It’s a very common sci-fi trope that we send ships on interstellar voyages, but as technology advances, these ships are overtaken by newer designs that arrive decades or centuries earlier. Would this happen in real life?
The nearest star system, Alpha Centauri, is 4.3 light-years away. It would take 430 years to get there at 1% of the speed of light. At our current state of technological sophistication, we don’t have the technology to achieve such speeds. Furthermore, 430 years is so long that it’s hard to imagine a structure that could withstand such a journey for over four centuries and still function. Washing machines break in ten to fifteen years.
We don’t know what the future holds. One hundred years ago, Quantum Mechanics was just being developed, and now we use it in electronics all around us. But to say anything with confidence, we need to use the knowledge that we currently have. Our politics have too short an attention span to embark on projects on which budget would need to be assigned for hundreds of years and would take multiple and subsequent human lives to finish.
One of the most prolonged missions ever undertaken was the New Horizon mission, which reached Pluto in 9.5 years and then performed a fly-by near the transneptunian object 486958 Arrokoth four years later. Voyagers are still functional after 50 years and are 0.5 billion km/0.3 billion miles a year further away from us.
Once we send something, it will most likely be general intelligence robotic missions. Even this sort of technology is still beyond our scope for now.

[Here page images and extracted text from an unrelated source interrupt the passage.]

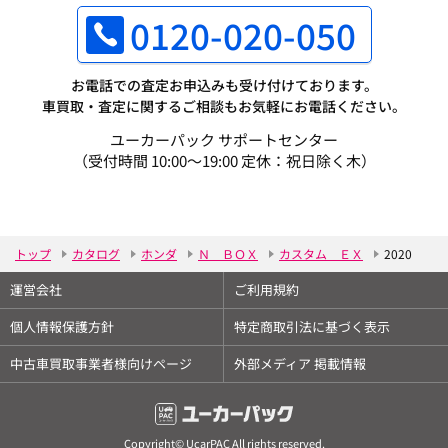
0120-020-050
お電話での査定お申込みも受け付けております。
車買取・査定に関するご相談もお気軽にお電話ください。
ユーカーパック サポートセンター
（受付時間 10:00～19:00 定休：祝日除く木）
トップ
カタログ
ホンダ
Ｎ ＢＯＸ
カスタム ＥＸ
2020
運営会社
ご利用規約
個人情報保護方針
特定商取引法に基づく表示
中古車買取事業者様向けページ
外部メディア 掲載情報
Copyright© UcarPAC All rights reserved.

The supplies to send humans would take up too much space and would take up whole human lives unless suspended animation technology is ever developed.
Considering our most extended missions, these must arrive at the destination within about a hundred years. To get to Alpha Centauri, they would need to achieve about 2.5% of the speed of light. The newer, faster missions would need much better speeds to overtake them. It isn’t easy to imagine them achieving speeds close to the speed of light so that they arrive there a few decades earlier.
Nevertheless, I really hope I’m wrong, and there will be a currently impossible-to-predict way to achieve speeds close to the speed of light and easily send missions to all nearby star systems. It would be immensely fascinating.